[EXERCISE]: Lay out the entries below as a JSON list of strings, with one string for each line and blank lines omitted.

[Dataset entries]
────

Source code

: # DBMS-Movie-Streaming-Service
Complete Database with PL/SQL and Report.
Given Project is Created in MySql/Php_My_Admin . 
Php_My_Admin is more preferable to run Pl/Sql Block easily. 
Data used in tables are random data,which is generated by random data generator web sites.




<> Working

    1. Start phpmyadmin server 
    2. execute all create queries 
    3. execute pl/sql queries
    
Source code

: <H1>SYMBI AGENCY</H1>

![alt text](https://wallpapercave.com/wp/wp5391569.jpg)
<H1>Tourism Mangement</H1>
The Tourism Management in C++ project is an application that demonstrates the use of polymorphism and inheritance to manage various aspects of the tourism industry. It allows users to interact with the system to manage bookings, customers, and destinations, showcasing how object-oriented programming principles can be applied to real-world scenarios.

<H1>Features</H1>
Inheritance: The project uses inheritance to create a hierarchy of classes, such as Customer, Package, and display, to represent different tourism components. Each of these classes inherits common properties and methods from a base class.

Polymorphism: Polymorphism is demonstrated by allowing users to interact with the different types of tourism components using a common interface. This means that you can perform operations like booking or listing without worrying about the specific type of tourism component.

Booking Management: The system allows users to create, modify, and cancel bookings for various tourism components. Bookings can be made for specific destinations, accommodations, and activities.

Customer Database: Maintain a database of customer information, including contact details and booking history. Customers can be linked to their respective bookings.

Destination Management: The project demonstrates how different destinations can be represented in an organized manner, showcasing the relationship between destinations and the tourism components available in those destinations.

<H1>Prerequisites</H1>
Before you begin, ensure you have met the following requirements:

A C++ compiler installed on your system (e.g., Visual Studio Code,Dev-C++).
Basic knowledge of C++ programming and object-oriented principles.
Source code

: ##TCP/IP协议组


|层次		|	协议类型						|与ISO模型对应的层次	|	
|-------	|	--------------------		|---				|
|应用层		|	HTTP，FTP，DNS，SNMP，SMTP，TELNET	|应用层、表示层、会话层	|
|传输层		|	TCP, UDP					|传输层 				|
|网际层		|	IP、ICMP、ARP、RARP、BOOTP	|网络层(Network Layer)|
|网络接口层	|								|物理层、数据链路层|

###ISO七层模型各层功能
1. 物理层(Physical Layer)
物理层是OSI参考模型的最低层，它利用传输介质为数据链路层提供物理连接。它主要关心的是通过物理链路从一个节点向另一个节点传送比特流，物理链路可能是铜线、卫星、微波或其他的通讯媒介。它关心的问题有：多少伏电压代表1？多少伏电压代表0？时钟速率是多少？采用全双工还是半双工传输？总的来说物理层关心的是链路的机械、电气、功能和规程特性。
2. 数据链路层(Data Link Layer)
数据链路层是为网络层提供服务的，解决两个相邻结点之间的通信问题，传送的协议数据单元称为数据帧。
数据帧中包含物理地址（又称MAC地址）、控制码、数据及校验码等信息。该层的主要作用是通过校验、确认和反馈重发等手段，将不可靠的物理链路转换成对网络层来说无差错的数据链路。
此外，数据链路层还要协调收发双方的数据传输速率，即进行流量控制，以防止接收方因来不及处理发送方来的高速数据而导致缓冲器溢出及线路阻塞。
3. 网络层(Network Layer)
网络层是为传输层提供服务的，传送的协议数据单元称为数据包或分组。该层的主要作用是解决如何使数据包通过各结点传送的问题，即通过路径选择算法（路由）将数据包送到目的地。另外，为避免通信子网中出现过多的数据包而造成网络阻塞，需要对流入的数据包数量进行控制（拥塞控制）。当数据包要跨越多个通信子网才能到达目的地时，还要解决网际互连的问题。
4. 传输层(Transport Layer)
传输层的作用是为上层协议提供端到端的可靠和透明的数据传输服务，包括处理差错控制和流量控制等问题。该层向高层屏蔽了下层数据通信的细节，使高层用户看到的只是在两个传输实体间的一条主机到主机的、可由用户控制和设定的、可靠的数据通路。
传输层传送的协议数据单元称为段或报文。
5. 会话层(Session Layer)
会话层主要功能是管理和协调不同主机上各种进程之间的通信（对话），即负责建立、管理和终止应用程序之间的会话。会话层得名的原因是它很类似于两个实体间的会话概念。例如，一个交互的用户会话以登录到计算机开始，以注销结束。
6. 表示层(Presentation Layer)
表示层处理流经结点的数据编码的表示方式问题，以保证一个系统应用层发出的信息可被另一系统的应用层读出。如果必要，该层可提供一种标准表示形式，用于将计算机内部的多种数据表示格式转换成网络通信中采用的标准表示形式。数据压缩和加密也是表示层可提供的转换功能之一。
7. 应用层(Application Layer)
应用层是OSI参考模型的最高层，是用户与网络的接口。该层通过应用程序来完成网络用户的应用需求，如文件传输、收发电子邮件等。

────

[REPLY]:
[
  "Source code",
  ": # DBMS-Movie-Streaming-Service",
  "Complete Database with PL/SQL and Report.",
  "Given Project is Created in MySql/Php_My_Admin . ",
  "Php_My_Admin is more preferable to run Pl/Sql Block easily. ",
  "Data used in tables are random data,which is generated by random data generator web sites.",
  "<> Working",
  "    1. Start phpmyadmin server ",
  "    2. execute all create queries ",
  "    3. execute pl/sql queries",
  "Source code",
  ": <H1>SYMBI AGENCY</H1>",
  "![alt text](https://wallpapercave.com/wp/wp5391569.jpg)",
  "<H1>Tourism Mangement</H1>",
  "The Tourism Management in C++ project is an application that demonstrates the use of polymorphism and inheritance to manage various aspects of the tourism industry. It allows users to interact with the system to manage bookings, customers, and destinations, showcasing how object-oriented programming principles can be applied to real-world scenarios.",
  "<H1>Features</H1>",
  "Inheritance: The project uses inheritance to create a hierarchy of classes, such as Customer, Package, and display, to represent different tourism components. Each of these classes inherits common properties and methods from a base class.",
  "Polymorphism: Polymorphism is demonstrated by allowing users to interact with the different types of tourism components using a common interface. This means that you can perform operations like booking or listing without worrying about the specific type of tourism component.",
  "Booking Management: The system allows users to create, modify, and cancel bookings for various tourism components. Bookings can be made for specific destinations, accommodations, and activities.",
  "Customer Database: Maintain a database of customer information, including contact details and booking history. Customers can be linked to their respective bookings.",
  "Destination Management: The project demonstrates how different destinations can be represented in an organized manner, showcasing the relationship between destinations and the tourism components available in those destinations.",
  "<H1>Prerequisites</H1>",
  "Before you begin, ensure you have met the following requirements:",
  "A C++ compiler installed on your system (e.g., Visual Studio Code,Dev-C++).",
  "Basic knowledge of C++ programming and object-oriented principles.",
  "Source code",
  ": ##TCP/IP协议组",
  "|层次\t\t|\t协议类型\t\t\t\t\t\t|与ISO模型对应的层次\t|\t",
  "|-------\t|\t--------------------\t\t|---\t\t\t\t|",
  "|应用层\t\t|\tHTTP，FTP，DNS，SNMP，SMTP，TELNET\t|应用层、表示层、会话层\t|",
  "|传输层\t\t|\tTCP, UDP\t\t\t\t\t|传输层 \t\t\t\t|",
  "|网际层\t\t|\tIP、ICMP、ARP、RARP、BOOTP\t|网络层(Network Layer)|",
  "|网络接口层\t|\t\t\t\t\t\t\t\t|物理层、数据链路层|",
  "###ISO七层模型各层功能",
  "1. 物理层(Physical Layer)",
  "物理层是OSI参考模型的最低层，它利用传输介质为数据链路层提供物理连接。它主要关心的是通过物理链路从一个节点向另一个节点传送比特流，物理链路可能是铜线、卫星、微波或其他的通讯媒介。它关心的问题有：多少伏电压代表1？多少伏电压代表0？时钟速率是多少？采用全双工还是半双工传输？总的来说物理层关心的是链路的机械、电气、功能和规程特性。",
  "2. 数据链路层(Data Link Layer)",
  "数据链路层是为网络层提供服务的，解决两个相邻结点之间的通信问题，传送的协议数据单元称为数据帧。",
  "数据帧中包含物理地址（又称MAC地址）、控制码、数据及校验码等信息。该层的主要作用是通过校验、确认和反馈重发等手段，将不可靠的物理链路转换成对网络层来说无差错的数据链路。",
  "此外，数据链路层还要协调收发双方的数据传输速率，即进行流量控制，以防止接收方因来不及处理发送方来的高速数据而导致缓冲器溢出及线路阻塞。",
  "3. 网络层(Network Layer)",
  "网络层是为传输层提供服务的，传送的协议数据单元称为数据包或分组。该层的主要作用是解决如何使数据包通过各结点传送的问题，即通过路径选择算法（路由）将数据包送到目的地。另外，为避免通信子网中出现过多的数据包而造成网络阻塞，需要对流入的数据包数量进行控制（拥塞控制）。当数据包要跨越多个通信子网才能到达目的地时，还要解决网际互连的问题。",
  "4. 传输层(Transport Layer)",
  "传输层的作用是为上层协议提供端到端的可靠和透明的数据传输服务，包括处理差错控制和流量控制等问题。该层向高层屏蔽了下层数据通信的细节，使高层用户看到的只是在两个传输实体间的一条主机到主机的、可由用户控制和设定的、可靠的数据通路。",
  "传输层传送的协议数据单元称为段或报文。",
  "5. 会话层(Session Layer)",
  "会话层主要功能是管理和协调不同主机上各种进程之间的通信（对话），即负责建立、管理和终止应用程序之间的会话。会话层得名的原因是它很类似于两个实体间的会话概念。例如，一个交互的用户会话以登录到计算机开始，以注销结束。",
  "6. 表示层(Presentation Layer)",
  "表示层处理流经结点的数据编码的表示方式问题，以保证一个系统应用层发出的信息可被另一系统的应用层读出。如果必要，该层可提供一种标准表示形式，用于将计算机内部的多种数据表示格式转换成网络通信中采用的标准表示形式。数据压缩和加密也是表示层可提供的转换功能之一。",
  "7. 应用层(Application Layer)",
  "应用层是OSI参考模型的最高层，是用户与网络的接口。该层通过应用程序来完成网络用户的应用需求，如文件传输、收发电子邮件等。"
]